:: RECORDED INFORMATION ::

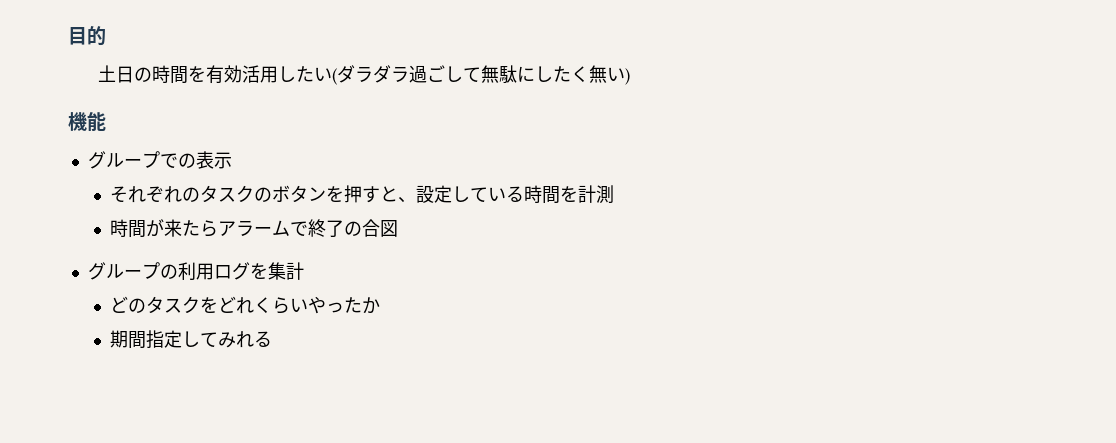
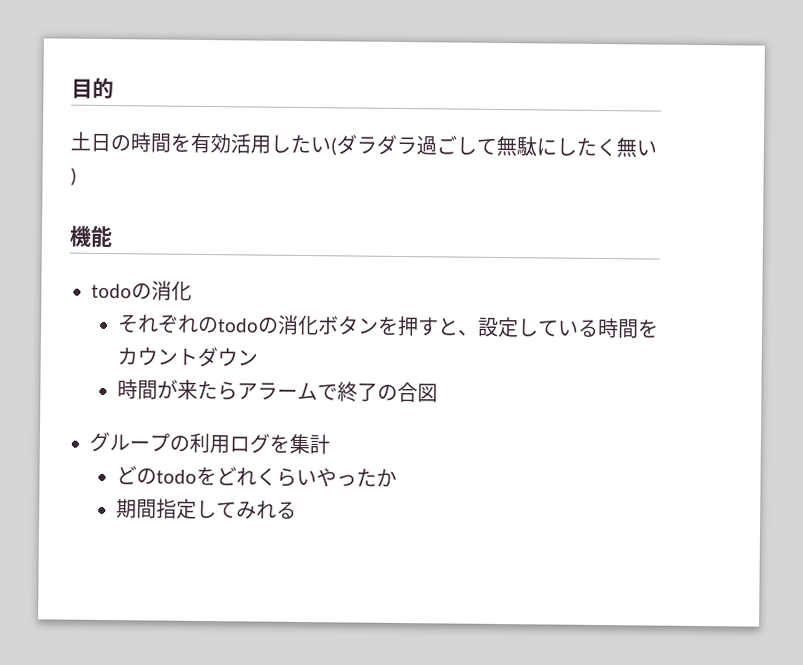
[87,151,232,169] グループでの表示 -> [91,280,192,301] todoの消化
[199,185,272,203] タスクの -> [217,314,320,336] todoの消化
[577,185,614,204] 計測 -> [117,346,259,368] カウントダウン
[145,296,200,314] タスク -> [156,469,198,484] todo

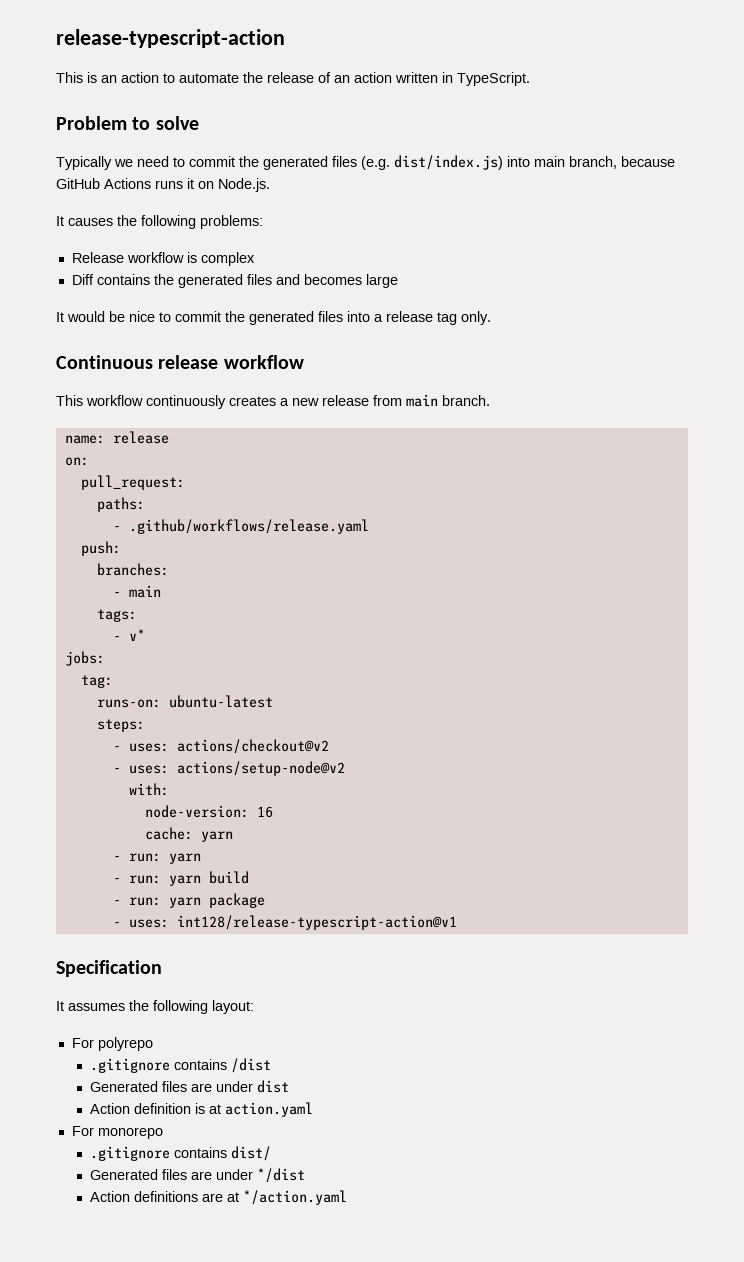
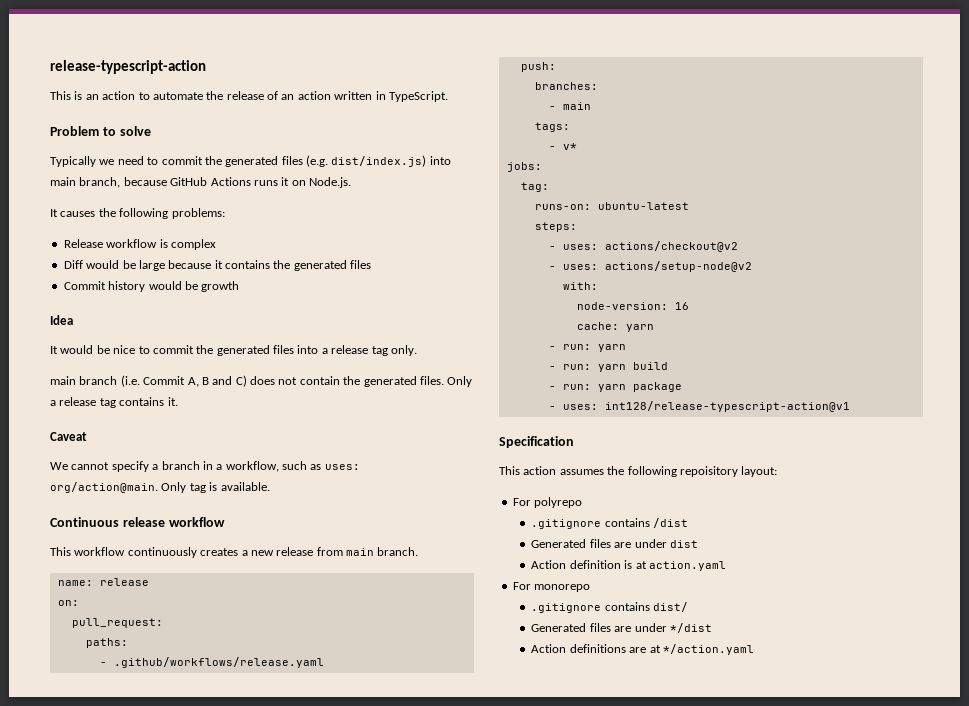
(94, 279) none -> [86,260,223,271] would be large because it
[275,274,398,288] and becomes large -> [63,281,240,292] [50,315,73,325] // Commit history would be growth // Idea
(491, 318) none -> [50,375,473,387] [50,397,178,408] [50,432,87,441] [50,461,360,472] [50,482,270,493] // main branch (i.e. Commit A, B and C) does not contain the generated files. Only a release tag contains it. // Caveat // We cannot specify a branch in a workflow, such as uses: org/action@main. Only tag is available.
[56,1001,64,1011] It -> [499,466,557,475] This action
(208, 1007) none -> [679,466,738,477] repoisitory

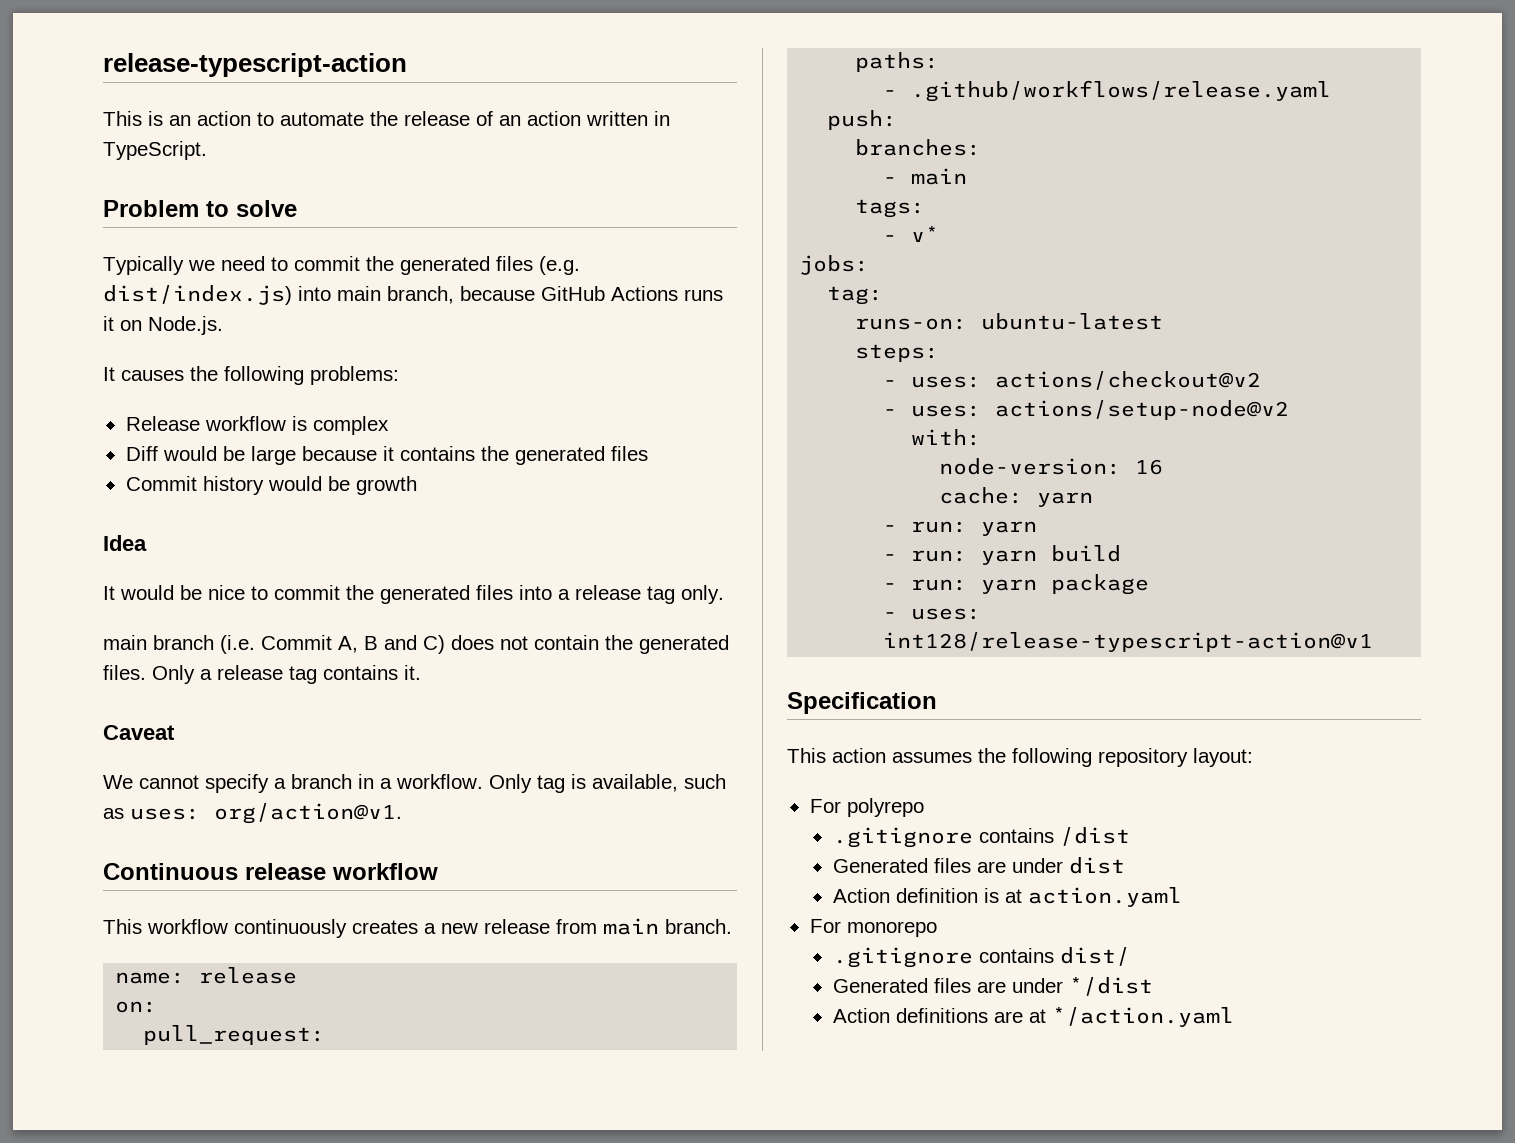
[225,461,360,472] [50,482,270,493] workflow, such as uses: org/action@main. Only tag is available. -> [396,774,726,793] [103,803,402,824] workflow. Only tag is available, such as uses: org/action@v1.
[679,466,738,477] repoisitory -> [1098,748,1188,767] repository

:::

GOAL OF THE EXERCISE
Write out exactly and only the lines that run from the start of the data above through the line containing "[275,274,398,288] and becomes", leaving the pictures out.

TASK RESPONSE
[87,151,232,169] グループでの表示 -> [91,280,192,301] todoの消化
[199,185,272,203] タスクの -> [217,314,320,336] todoの消化
[577,185,614,204] 計測 -> [117,346,259,368] カウントダウン
[145,296,200,314] タスク -> [156,469,198,484] todo

(94, 279) none -> [86,260,223,271] would be large because it
[275,274,398,288] and becomes large -> [63,281,240,292] [50,315,73,325] // Commit history would be growth // Idea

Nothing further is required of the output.